ZIP-CNN: Design Space Exploration for CNN Implementation within a MCU
This is material and results for the paper "ZIP-CNN: Design Space Exploration for CNN Implementation within a MCU". The repository contains figures and the Python code used to train the CNN. The files .h5 contains the weights of the corresponding CNN. Several measurements were conducted on 3 microcontrollers units (STM32L496ZG - STM32F446ZE - STM32F746G) during an inference of CNN. Results are available in the measurements folder.
Feel free to send an email if there are questions.
If you use ZIP-CNN data in a scientific publication, we would appreciate using the following citations:
@article{10.1145/3691343,
author = {Garbay, Thomas and Hachicha, Khalil and Dobias, Petr and Pinna, Andrea and Hocine, Karim and Dron, Wilfried and Lusich, Pedro and Khalis, Imane and Granado, Bertrand},
title = {ZIP-CNN: Design Space Exploration for CNN Implementation within a MCU},
year = {2024},
issue_date = {January 2025},
publisher = {Association for Computing Machinery},
address = {New York, NY, USA},
volume = {24},
number = {1},
issn = {1539-9087},
url = {https://doi.org/10.1145/3691343},
doi = {10.1145/3691343},
abstract = {Embedded systems based on Microcontroller Units (MCUs) often gather significant quantities of data and solve various issues.

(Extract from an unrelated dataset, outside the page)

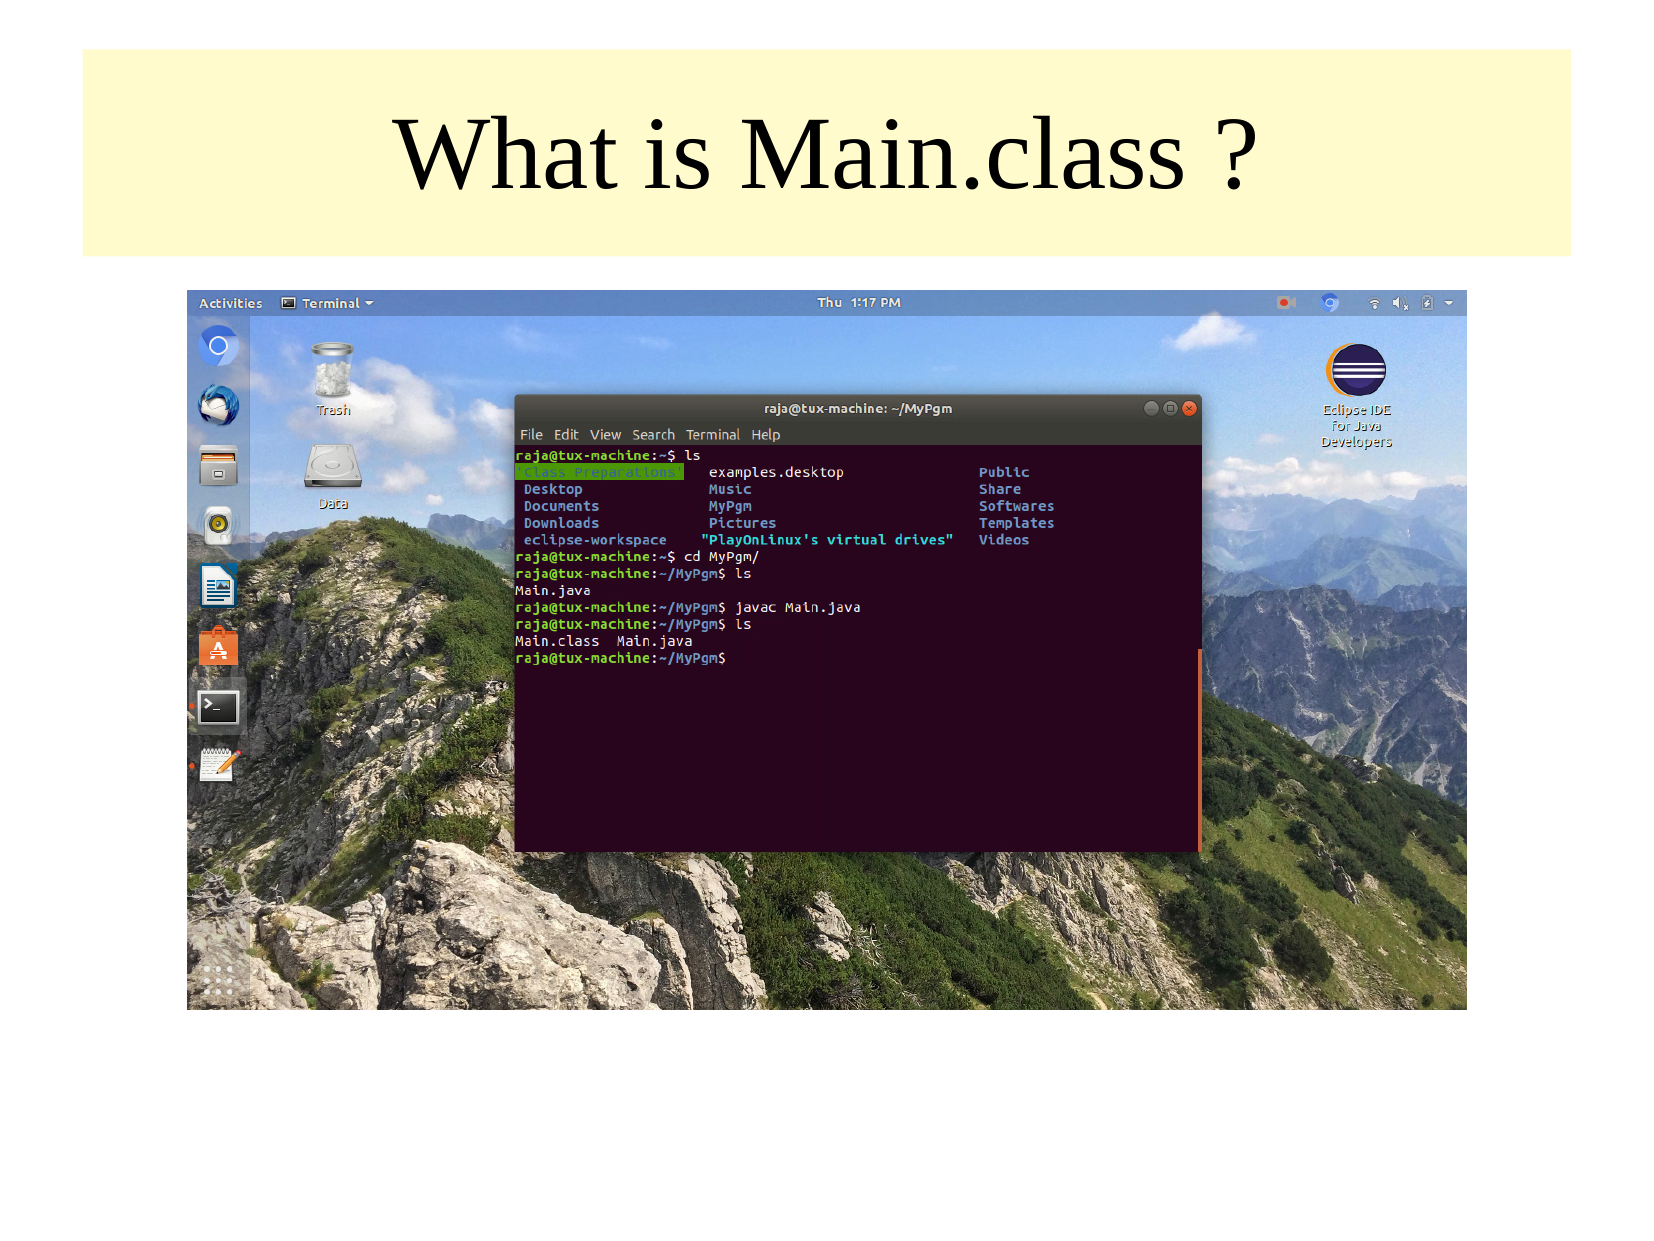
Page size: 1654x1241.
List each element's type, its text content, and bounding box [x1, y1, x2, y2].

title What is Main.class ? [82, 49, 1571, 257]
picture [187, 290, 1467, 1010]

Convolutional Neural Networks (CNNs) have proven their effectiveness in solving computer vision and natural language processing tasks. However, implementing CNNs within MCUs is challenging due to their high inference costs, which varies widely depending on hardware targets and CNN topologies. Despite state-of-the-art advancements, no efficient design space exploration solutions handle the wide variety of implementation solutions. In this article, we introduce the ZIP-CNN design space exploration methodology, which facilitates CNN implementation within MCUs. We developed a model that quantitatively estimates the latency, energy consumption, and memory space required to run a CNN within an MCU. This model accounts for algorithmic reductions such as knowledge distillation, pruning, or quantization and applies to any CNN topology. To demonstrate the efficiency of our methodology, we investigated LeNet5, ResNet8, and ResNet26 within three different MCUs. We made materials and supplementary results available in a GitHub repository: . The proposed method was empirically verified on three hardware targets running at 14 different operating frequencies. The three CNN topologies investigated were implemented in their default configuration in FP32, and also reduced with INT8 quantization, pruning at five different rates and with knowledge distillation. The estimates of our model are very reliable with an error of 3.29\% to 15.23\% for latency, 3.12\% to 10.34\% for energy consumption, and 1.95\% to 6.31\% for memory space. These results are based on on-device measurements.},
journal = {ACM Trans. Embed. Comput. Syst.},
month = sep,
articleno = {5},
numpages = {26},
keywords = {Design space exploration, neural networks, microcontroller units, tiny machine learning}
}